The simplest business form is sole proprietorship. If you want to operate under your last name and first name, you don’t even need to register with the Quebec Registraire des entreprises.
If you are a small supplier (currently less than $30,000 in revenue per year), you do not need to register for taxes (GST, QST). All your company’s profits, minus expenses paid, are earned by you and you will be taxed in your income tax return.
Starting a business with other people
If there are several partners, you can establish a general partnership, a limited partnership, a joint venture, an association, a cooperative, but the most common form of business vehicle in Quebec is incorporation.
It is a legal person (company or corporation) that exists by itself and has its own assets and liabilities (distinct patrimony).
Your notary can explain the pros and cons of the various forms of business and whether it is suitable for your situation.
There are several, notably some tax savings, limited liability for the entrepreneur(s), a method of managing and sharing profits and losses that is properly regulated and protected by law.
To determine whether it is more beneficial for you to be incorporated, several factors need to be taken into account. For example, do projected revenues justify the basic costs and annual costs of incorporation? Is the entrepreneur’s potential liability worth protecting? Would there be significant tax implications, and if applicable, would sharing earnings and losses be a complex matter? Your notary can carry out the necessary mathematical, financial and legal assessments to guide you in this decision.
If there are several partners, it would be to your benefit to meet with a notary so that he or she may advise you on drafting a shareholder agreement. The notary can also help you determine a number of elements, notably what would happen in the event of a disagreement or, in the event of illness or death of one of you, who would buy back the shares and at what price. This document is critical and must also be revised regularly to ensure it is up to date with changes in the company.
As far as adding or removing partners is concerned, there are minimal rules of business law on this matter, and that’s why your shareholder agreement needs to be soundly drafted.

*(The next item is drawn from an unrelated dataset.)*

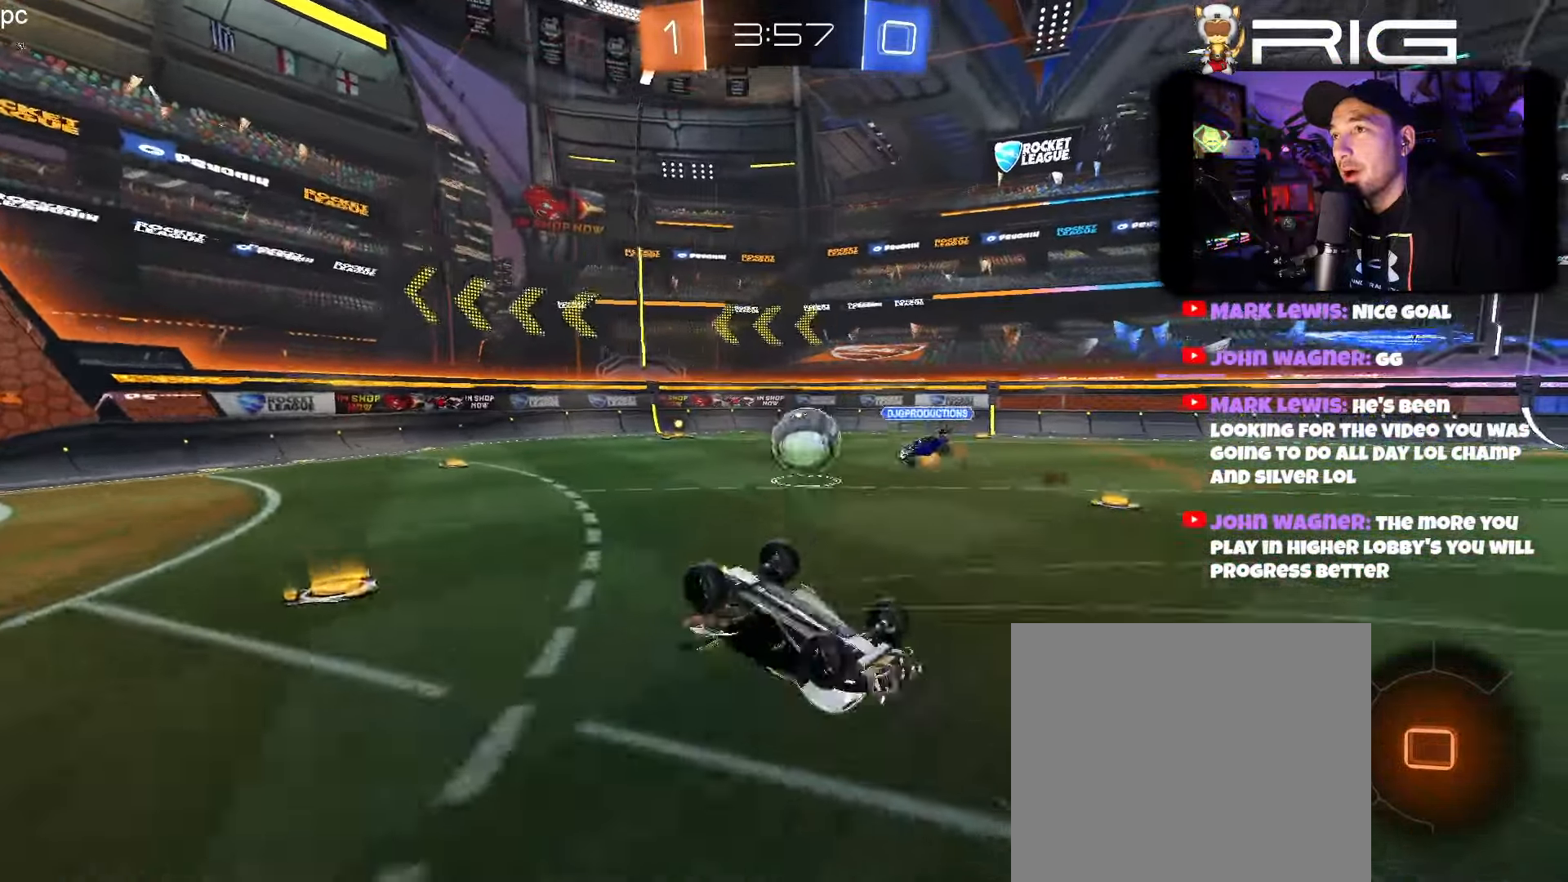
{"buttons": ["B", "R2"], "left_stick": "up-left", "events": [[117, "left_stick", "left"], [300, "left_stick", "up"], [434, "left_stick", "up-left"], [467, "B", "down"]]}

If you operate your business through a company, the decisions made by the company, over the course of the years, will be compiled in a book or binder that we call a minutes book. This book will also contain the original copies of your articles of incorporation, including share capital details, a copy of the by-laws, the register indicating the names of the directors, another register for the shareholders.
When an exceptional transaction or event occurs within your company, e.g., sale of a major asset, secured bank financing, visit from tax authorities, arrival of a new shareholder, sale of the company, etc., they must be recorded in the minutes book. This would ensure that everything is in good standing, decisions have been properly adopted and that changes in directors or shareholders have been legitimately approved, as were the dividend payments.
If you are alone in your company (only director and only shareholder) the rules are less stringent, but as soon as there are two or more people in the business, it is crucial to have everything recorded and safeguarded. For example, if a director or shareholder has left the company, you would need documents proving it.
The notary can update the minutes book every year and keep the book in his or her vault.
In Quebec, this registration is mandatory so that the names of individuals listed under a company can be consulted at any time. So if there is more than one partner or if you are operating under an assumed name or are incorporated, you must register the company and update the registration every year.
In this case, we’re talking about freezing the value of some company shares. This can be a good option for entrepreneurs at the end of their career or who want to gradually pull out of the company. It allows entrepreneurs to retain their equity while allowing their children or younger partners to reap the future capital gains from the company. This operation must be executed properly and for good reason. Your notary can help you gain a clearer picture.
There are protective trusts, control trusts, alter ego trusts, testamentary trusts, etc. Setting up a trust may prove quite advantageous for a number of reasons, notably for tax purposes, but not in all situations. Before setting up a trust, make sure the trust setup and management costs justify it. The notary can explain and determine whether a trust is right for you.